Coursera – Getting and Cleaning Data

This was the third course in the Specialization Track and so far, I feel like I’ve been getting more than my money’s worth on this program.  Getting and Cleaning Data exists in a world that I’m very familiar with – the world of crappy, hard-to-get-at data. This course was FULL of practical tips of how to perform initial data reviews, handle incomplete or just plain wrong data and methods for acquiring and parsing text, XML, JSON and SQL data into R for further analysis.

My first professional accomplishments in technology came from MS Access ODBC’ing its way into a mainframe database.

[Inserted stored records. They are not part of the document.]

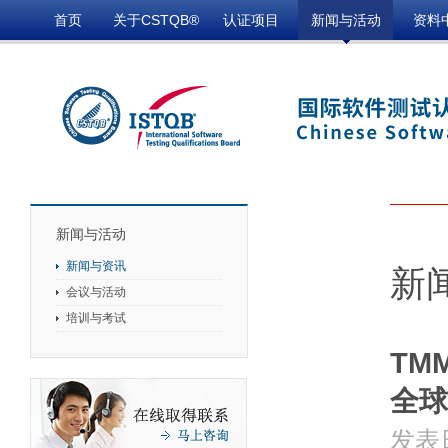
首页
关于CSTQB®
认证项目
新闻与活动
资料
新闻与活动
新闻与资讯
新
会议与活动
培训与考试
TM
全球
发表日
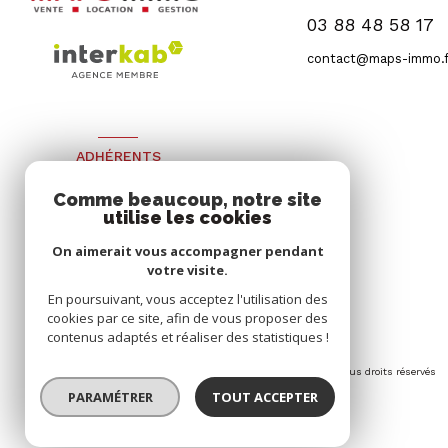
03 88 48 58 17
contact@maps-immo.f
ADHÉRENTS
Nous adhérons
Comme beaucoup, notre site
utilise les cookies
On aimerait vous accompagner pendant
votre visite.
En poursuivant, vous acceptez l'utilisation des
cookies par ce site, afin de vous proposer des
contenus adaptés et réaliser des statistiques !
© 2026 | Tous droits réservés
PARAMÉTRER
TOUT ACCEPTER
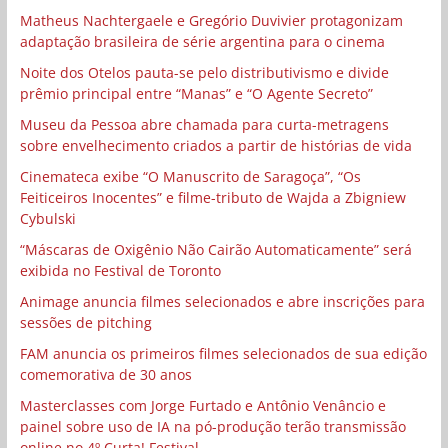
Matheus Nachtergaele e Gregório Duvivier protagonizam
adaptação brasileira de série argentina para o cinema
Noite dos Otelos pauta-se pelo distributivismo e divide
prêmio principal entre “Manas” e “O Agente Secreto”
Museu da Pessoa abre chamada para curta-metragens
sobre envelhecimento criados a partir de histórias de vida
Cinemateca exibe “O Manuscrito de Saragoça”, “Os
Feiticeiros Inocentes” e filme-tributo de Wajda a Zbigniew
Cybulski
“Máscaras de Oxigênio Não Cairão Automaticamente” será
exibida no Festival de Toronto
Animage anuncia filmes selecionados e abre inscrições para
sessões de pitching
FAM anuncia os primeiros filmes selecionados de sua edição
comemorativa de 30 anos
Masterclasses com Jorge Furtado e Antônio Venâncio e
painel sobre uso de IA na pó-produção terão transmissão
online no 4º Curta! Festival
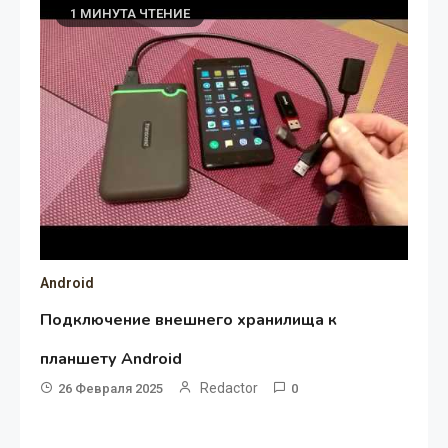
1 МИНУТА ЧТЕНИЕ
Android
Подключение внешнего хранилища к
планшету Android
Redactor
26 Февраля 2025
0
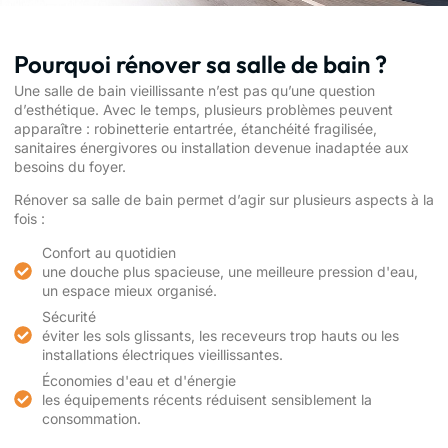
Pourquoi rénover sa salle de bain ?
Une salle de bain vieillissante n’est pas qu’une question
d’esthétique. Avec le temps, plusieurs problèmes peuvent
apparaître : robinetterie entartrée, étanchéité fragilisée,
sanitaires énergivores ou installation devenue inadaptée aux
besoins du foyer.
Rénover sa salle de bain permet d’agir sur plusieurs aspects à la
fois :
Confort au quotidien
une douche plus spacieuse, une meilleure pression d'eau,
un espace mieux organisé.
Sécurité
éviter les sols glissants, les receveurs trop hauts ou les
installations électriques vieillissantes.
Économies d'eau et d'énergie
les équipements récents réduisent sensiblement la
consommation.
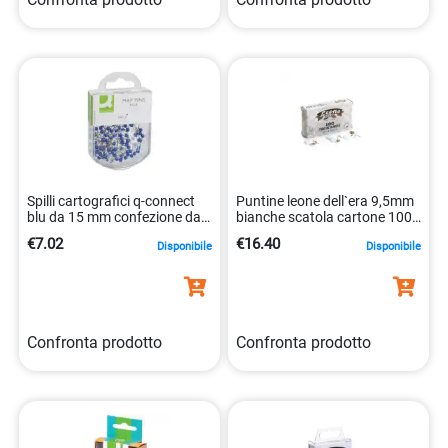
Spilli cartografici q-connect
Puntine leone dell`era 9,5mm
blu da 15 mm confezione da
bianche scatola cartone 100
100 pezzi 5705831152762
pezzi ppc1001
€7.02
€16.40
Disponibile
Disponibile
8007979009890
Confronta prodotto
Confronta prodotto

And years of attempting to parse & review data gave me an appreciation for how much of Data Science is actually spent on the data prep (some say up to 80%).

I will be reviewing my notes from this class for many years to come, I’m sure.

DataSmart9781118661468 cover.indd

Data Smart: Using Data Science to Transform Information into Insight by John Foreman has to be one of the best books on the subject that anyone could read.

Using only Excel, Foreman covers a wide range of Data Science topics from K-clustering to Machine Learning to Predictive Analytics.

Is Excel the best tool for the job for any of these techniques? Hell no. But if you want to learn about what these techniques are and get hands-on with small datasets to try it out yourself, you can do no better than this book.

His explanations assume you know NOTHING about the topics and he guides you with kid gloves as he takes you through step by step in an Excel workbook, explaining every formula and technique along the way.

I completed my initial read of this book in August and it provided me with a comfort level on a number of topics that I’m starting to see pop up again in some advanced courses. It by no means made me an expert, but it did provide a solid introduction to that world. I’m working my way through the book a second time, hand-typing every formula into Excel to increase my mastery.

Best surprise: Learning how to use Excel’s Linear Solver tool. That’s just plain cool.

Working with Data using SAP HANA Studio

SAP (an some of its partners) set up a channel on YouTube called SAP HANA Academy. In it, you will find hundreds of SAP HANA related videos, from administration to installation to development.

I watched all 24 videos in the Working with Data using SAP HANA Studio playlist. They were a bit outdated (HANA is now on SPS10, most of these videos were from SPS5).  There was a lot of redundancy among the videos as each were created independent of others, so no assumption was made that the viewer was following a designated path.

This YouTube channel is a wealth and a mess of information. Do not mistake this as a real “academy” that replaces a formal course on this subject. The sequence of the videos in the playlist do not progress in a logical fashion (why would you want to learn about stored procedures immediately after you just saw a fundamental video on how to connect to an SAP HANA db from HANA Studio?)

But if your budget is $0 like mine was, there was plenty of useful information contained in these videos and I was able to play along in the AWS HANA One instance I created.

Statistics

In addition to the online Khan Academy learning experience that I had written about before I dabbled in a couple of books about probability and statistics (namely, Statistics for Dummies and Statistics in a Nutshell).

But the best book on the subject came as a $1 purchase at a library used book sale. Comprehending Behavioral Statistics has to be one of the greatest, easiest to follow books on the subject. If you are wanting to begin, this is the best place to go. I’ve read about two-tailed t-tests in other books – but never really understood it until this one.

There are a ton of exercises at the end of each chapter with answers in the back of the book. The pace is nice and slow. The chapters are very narrowly-scoped topics that are easily digestible. What a great find!